This morning, as I’m running around doing some crazy cleaning in my loft apartment, something furry-like plopped right into a bed of petunias in my planter outside. Of course, I didn’t have my glasses on. So, to me it looked like a furry toad had just jumped into my bed of flowers. Yet, it was somehow able to fly (I’ve quite the imagination without my glasses). Still, I wondered what the heck is that?
A bird chirped loudly underneath the standing planter that held the little creature. It was bouncing up and down in a search for something all over the balcony. Chirp, chirp, chirp. It eventually flew away making that same loud chirping noise.
I crept slowly from the kitchen and into the living room to see what all the chirping was about. I got a better look once I was closer to the balcony door. Then, I could see it (whatever it was) still there and blinking slightly as if it were tired. It had a soft cotton-like material floating around it’s head, the kind of feathery material you’d see in a nest.

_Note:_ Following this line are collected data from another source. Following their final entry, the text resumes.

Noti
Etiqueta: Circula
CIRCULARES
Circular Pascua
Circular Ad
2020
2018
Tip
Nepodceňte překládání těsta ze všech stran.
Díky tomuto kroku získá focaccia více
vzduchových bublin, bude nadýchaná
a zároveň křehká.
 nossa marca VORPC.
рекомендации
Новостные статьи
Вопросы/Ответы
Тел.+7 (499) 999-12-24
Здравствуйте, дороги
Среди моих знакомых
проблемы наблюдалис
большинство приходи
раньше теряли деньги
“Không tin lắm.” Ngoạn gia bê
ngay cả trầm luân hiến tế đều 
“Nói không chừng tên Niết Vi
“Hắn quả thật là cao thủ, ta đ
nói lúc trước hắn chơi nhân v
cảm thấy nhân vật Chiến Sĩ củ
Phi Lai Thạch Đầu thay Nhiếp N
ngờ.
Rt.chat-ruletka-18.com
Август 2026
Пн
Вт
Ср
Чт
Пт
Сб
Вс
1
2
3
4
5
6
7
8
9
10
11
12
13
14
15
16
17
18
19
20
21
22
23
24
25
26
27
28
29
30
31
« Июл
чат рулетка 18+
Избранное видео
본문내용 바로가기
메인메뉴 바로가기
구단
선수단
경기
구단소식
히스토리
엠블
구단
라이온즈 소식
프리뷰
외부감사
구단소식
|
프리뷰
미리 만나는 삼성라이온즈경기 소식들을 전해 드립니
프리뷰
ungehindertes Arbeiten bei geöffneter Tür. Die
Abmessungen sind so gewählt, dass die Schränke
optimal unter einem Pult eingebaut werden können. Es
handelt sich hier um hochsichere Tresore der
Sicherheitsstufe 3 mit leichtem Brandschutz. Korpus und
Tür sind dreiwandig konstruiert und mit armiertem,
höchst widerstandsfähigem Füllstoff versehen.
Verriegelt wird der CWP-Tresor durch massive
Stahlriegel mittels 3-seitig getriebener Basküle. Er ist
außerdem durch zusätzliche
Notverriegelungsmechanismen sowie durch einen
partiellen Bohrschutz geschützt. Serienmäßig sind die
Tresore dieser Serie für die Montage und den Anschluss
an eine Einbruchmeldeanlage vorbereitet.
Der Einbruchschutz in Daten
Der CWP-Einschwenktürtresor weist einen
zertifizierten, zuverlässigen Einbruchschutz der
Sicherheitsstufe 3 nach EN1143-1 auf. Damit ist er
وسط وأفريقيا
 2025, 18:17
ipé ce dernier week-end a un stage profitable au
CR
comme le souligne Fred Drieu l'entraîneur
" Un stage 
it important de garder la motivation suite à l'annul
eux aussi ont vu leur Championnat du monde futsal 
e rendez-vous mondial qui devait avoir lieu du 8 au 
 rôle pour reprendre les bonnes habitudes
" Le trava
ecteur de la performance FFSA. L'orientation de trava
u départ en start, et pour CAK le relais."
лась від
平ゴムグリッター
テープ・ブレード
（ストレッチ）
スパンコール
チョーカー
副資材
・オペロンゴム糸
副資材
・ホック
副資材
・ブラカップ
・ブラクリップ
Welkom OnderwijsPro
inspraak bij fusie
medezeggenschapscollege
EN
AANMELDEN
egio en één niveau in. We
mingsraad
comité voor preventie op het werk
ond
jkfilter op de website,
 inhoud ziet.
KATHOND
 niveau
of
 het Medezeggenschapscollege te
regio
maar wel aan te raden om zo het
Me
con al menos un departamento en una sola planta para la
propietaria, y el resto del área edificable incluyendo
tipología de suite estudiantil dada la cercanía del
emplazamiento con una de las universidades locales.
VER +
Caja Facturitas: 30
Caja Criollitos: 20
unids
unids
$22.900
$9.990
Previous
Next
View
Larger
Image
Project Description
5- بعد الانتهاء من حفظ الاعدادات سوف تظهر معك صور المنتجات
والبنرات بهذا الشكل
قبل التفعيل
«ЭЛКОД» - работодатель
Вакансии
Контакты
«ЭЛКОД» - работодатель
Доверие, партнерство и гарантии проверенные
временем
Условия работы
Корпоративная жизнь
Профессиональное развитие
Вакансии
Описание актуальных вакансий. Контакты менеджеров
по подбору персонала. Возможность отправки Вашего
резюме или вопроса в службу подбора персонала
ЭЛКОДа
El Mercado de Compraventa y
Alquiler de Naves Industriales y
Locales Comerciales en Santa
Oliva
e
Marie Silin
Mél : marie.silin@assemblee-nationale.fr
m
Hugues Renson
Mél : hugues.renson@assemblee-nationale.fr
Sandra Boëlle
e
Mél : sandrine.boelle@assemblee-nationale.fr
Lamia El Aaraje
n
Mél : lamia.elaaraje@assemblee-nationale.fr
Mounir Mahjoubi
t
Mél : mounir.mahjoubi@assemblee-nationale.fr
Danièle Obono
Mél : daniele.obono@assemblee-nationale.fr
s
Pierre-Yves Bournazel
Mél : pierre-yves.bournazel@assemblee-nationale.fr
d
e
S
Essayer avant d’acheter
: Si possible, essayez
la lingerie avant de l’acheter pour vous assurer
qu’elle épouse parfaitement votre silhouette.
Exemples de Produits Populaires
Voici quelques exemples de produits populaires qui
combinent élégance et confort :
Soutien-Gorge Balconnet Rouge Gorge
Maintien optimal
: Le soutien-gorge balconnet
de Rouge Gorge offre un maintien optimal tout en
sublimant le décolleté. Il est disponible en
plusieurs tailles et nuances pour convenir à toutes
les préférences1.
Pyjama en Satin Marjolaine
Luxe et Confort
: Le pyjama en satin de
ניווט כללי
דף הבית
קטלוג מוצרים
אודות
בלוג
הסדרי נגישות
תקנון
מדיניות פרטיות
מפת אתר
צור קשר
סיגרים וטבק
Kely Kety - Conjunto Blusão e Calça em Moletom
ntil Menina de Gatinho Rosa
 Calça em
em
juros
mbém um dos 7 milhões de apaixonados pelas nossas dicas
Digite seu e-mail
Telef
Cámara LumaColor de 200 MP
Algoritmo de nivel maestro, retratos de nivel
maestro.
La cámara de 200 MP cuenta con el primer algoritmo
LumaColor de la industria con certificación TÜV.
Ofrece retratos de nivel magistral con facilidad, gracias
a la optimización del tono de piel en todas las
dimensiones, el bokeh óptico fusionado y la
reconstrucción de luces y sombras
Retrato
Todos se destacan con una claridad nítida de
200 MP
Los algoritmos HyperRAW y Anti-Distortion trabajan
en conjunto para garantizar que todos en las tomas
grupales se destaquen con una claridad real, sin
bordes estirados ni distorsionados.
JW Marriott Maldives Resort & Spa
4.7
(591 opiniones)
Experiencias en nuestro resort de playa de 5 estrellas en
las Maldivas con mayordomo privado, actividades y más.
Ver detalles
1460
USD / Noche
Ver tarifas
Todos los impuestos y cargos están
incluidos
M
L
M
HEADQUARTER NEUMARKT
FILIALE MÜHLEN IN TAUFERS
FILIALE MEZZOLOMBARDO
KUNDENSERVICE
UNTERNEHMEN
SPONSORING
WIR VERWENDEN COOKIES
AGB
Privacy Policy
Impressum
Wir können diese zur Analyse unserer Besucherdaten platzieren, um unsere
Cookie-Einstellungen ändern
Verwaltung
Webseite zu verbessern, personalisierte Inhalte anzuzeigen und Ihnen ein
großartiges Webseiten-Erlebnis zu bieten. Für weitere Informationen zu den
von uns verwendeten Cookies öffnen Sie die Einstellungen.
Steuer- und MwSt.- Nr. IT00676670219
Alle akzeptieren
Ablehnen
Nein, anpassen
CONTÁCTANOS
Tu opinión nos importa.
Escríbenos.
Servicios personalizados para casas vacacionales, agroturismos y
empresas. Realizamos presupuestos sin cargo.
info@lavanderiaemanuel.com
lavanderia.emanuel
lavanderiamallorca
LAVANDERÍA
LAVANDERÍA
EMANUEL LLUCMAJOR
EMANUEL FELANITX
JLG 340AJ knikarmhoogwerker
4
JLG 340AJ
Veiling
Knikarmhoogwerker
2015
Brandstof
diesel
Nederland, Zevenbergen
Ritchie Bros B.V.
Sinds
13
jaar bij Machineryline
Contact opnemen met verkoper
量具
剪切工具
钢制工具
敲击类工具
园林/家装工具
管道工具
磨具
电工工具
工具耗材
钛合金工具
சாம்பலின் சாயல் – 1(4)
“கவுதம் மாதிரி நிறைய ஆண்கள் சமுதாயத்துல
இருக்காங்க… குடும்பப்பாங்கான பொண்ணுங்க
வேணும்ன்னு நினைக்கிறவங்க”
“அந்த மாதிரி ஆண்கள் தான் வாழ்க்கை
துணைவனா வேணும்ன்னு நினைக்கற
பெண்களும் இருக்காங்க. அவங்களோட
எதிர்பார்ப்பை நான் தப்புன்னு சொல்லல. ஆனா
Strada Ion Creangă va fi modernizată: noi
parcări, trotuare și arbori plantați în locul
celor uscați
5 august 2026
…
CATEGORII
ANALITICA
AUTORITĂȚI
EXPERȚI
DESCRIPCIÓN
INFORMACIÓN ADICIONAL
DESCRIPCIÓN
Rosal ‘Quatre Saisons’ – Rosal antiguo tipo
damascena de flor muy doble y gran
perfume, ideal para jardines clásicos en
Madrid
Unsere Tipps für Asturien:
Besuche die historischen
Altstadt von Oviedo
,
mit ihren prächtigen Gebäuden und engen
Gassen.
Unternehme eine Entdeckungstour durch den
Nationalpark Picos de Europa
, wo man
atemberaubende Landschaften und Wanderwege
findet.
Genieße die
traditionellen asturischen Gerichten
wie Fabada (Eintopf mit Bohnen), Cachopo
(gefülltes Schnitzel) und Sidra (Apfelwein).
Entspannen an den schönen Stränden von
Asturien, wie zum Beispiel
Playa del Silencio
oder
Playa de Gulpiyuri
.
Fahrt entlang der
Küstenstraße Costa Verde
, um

Right around Mother’s Day, I filled my planter with pink and white petunias, impatiens, violets, and what I call “fairy flowers.” I couldn’t wait this year to plant some blooms and set up my new hummingbird feeder, an airtight one.
I stepped closer to the little creature, curious why it hasn’t fled like the hummingbirds if I get too close. I slid my glasses on and in front of me was not a toad or a weird creature, but a little baby bird.
The other bird chirping madly must have been the little one’s mom. She was trying to see where it had went off to, not knowing the little stinker plopped just above her into a bed of petunias.
At first, I panicked. How am I going to help the mom find its baby when she just flew off? So I called my own mother for advice.
She told me not to worry, that “its a baby but knows how to fly. It got itself into that bed of petunias, it can get itself out.”
There was nothing to do besides watch and wait. I pushed my couch close to the balcony door and kept my eye on him. He must have been really sleepy because his eyelids fell over and over again. I couldn’t help but worry for him. I could hear the mother chirping around elsewhere. Why isn’t the baby chirping back? Does he not want to be found?
But then, a loud helicopter was above, and a man was mowing the lawn down below, making quite the loud noise together. The little baby’s eyes were wide. What a great day to learn how to fly, right little guy? I guess he had to learn eventually, and might as well be today.
When the loud noise was off in a distance I saw his mouth open, not like the real young ones, maybe he was yawning? Chirp little guy, chirp already so your mom can find you. But he just sat on top of those comfy petunias, content.
As I watched and drank my coffee, I could hear the mother’s chirping grow louder and more frequent. She’s trying to find you little guy! I knew what he had to do.
He had to fly.
Chirp, chirp, chirp he finally called back. I smiled sipping the last of my coffee. His wings flapped slow and uncontrolled. My cat watched him and jumped on the screen, kicking her feet and trying to discourage him. But he kept trying. He chirped back the same song just like his mom. Then, he jumped and flapped his wings to the floor of the balcony.
He was just a little guy standing on his own two feet, petite beak, and bland-colored feathers. He bounced around, seeing his potential of being mighty. He sang and flew off into the wind.
The little bird got me thinking.
We are all born with wings, just like this little bird. We can choose to hide, or we can use our natural born wings and sing loudly. We can fly off with the soft summer breeze and grow stronger with each day forward.
Maybe this bird was simply taking a break from learning how to fly. Maybe he wasn’t actually lost from his mom. But I’ll remember him as the little bird chirping in the petunias that I planted last month. The petunias grew with each sunny day and each time I watered them, they grew more and more abundant.
It’s a nice reminder to see how far we’ve come. But it’s even better to know that we have wings and wherever we fly or hide, we always have the potential to get back up and fly on.